After the war, Jack continued to pursue his education. He received a Bachelor of Science in Commerce from the University of Iowa, Iowa City, IA; Masters of Science in Commerce from St. Louis University, St. Louis, MO; and a Ph.D. in Business Administration from St. Louis University, St. Louis, MO. From 19741975 he was President of Sales Marketing Executives Association. Jack served on the faculty of many institutions of higher learning and was a consultant to many large companies and service organizations. He was a teacher and author in business, management, and marketing. He received many awards for excellence in teaching. He authored more than 150 published articles and three books in marketing and sales. Jack moved to Pinehurst in 1973 and was a Member of CCNC and Pinehurst Country Club.
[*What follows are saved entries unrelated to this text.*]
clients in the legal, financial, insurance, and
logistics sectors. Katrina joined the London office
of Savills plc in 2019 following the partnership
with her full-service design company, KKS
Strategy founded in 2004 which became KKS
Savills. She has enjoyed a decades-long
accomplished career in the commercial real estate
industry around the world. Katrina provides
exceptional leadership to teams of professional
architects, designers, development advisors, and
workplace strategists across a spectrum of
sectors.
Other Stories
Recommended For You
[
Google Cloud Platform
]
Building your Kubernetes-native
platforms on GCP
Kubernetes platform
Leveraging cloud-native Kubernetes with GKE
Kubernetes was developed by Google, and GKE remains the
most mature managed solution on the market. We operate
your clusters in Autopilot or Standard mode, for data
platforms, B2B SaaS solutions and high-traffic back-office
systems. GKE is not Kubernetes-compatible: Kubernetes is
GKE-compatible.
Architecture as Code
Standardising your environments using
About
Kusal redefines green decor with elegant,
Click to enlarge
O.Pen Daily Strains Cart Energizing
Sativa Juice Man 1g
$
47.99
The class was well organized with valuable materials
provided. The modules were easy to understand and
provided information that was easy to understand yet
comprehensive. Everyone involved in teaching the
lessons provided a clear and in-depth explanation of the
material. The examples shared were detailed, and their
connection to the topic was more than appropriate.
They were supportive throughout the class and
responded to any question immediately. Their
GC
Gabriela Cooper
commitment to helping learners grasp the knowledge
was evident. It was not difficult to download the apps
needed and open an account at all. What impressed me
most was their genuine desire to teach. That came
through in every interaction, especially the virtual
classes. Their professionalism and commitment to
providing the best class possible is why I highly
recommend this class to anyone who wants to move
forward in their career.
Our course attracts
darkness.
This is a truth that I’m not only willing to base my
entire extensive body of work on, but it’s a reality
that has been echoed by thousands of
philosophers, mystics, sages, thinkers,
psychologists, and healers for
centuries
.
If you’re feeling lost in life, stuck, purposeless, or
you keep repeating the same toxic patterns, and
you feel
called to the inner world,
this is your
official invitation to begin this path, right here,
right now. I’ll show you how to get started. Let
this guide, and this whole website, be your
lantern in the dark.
He was an avid and accomplished golfer into his 90s and stopped playing at the age of 95. He was a patient fisherman. Jack went after muskellunge (muskie), the so-called fish of 1,000 casts. Jack loved to travel. He visited friends around the country, went on many cruises, and often attended the 9th Infantry Division Reunion and The Annual Meet of the Families of German and American Soldiers of WWII in Germany. He loved life and was a people person as evidenced by his many good friends. Recently, Jack spent most of his afternoons watching the airplanes at Moore County Airport and enjoyed the company of the pilots and the staff.
Dr. Dauner was preceded in death by his first wife, Carolyn Wells Dauner, and his second wife, Denise H. Dauner.
Jack is survived by his beloved wife, Dr. Natalie West Dauner and her children Ruth and her husband, Christian Hunter Phillips, Dannle and Dave; his cousins, John T Dauner and Edward Rhodes; his nephews, Thomas G. Wells, David L. Wells, Jonathan J. Wells, R. Douglas Wells, Robert J. Wells and Steven J. Wells; his niece, Suzanne Wells Brooks; and his Goddaughters, Linda Lapp GraveIle and Karen Lapp Schneider. A memorial service will be held on January 22, 2023 at 2:00pm in Community Congregational Church, 141 N. Bennett Street, Southern Pines, NC 28387. It will be followed by a memorial repast. In lieu of flowers, Memorials may be made to FirstHealth Hospice Care Center, 251 Campground Road, West End, NC 27376.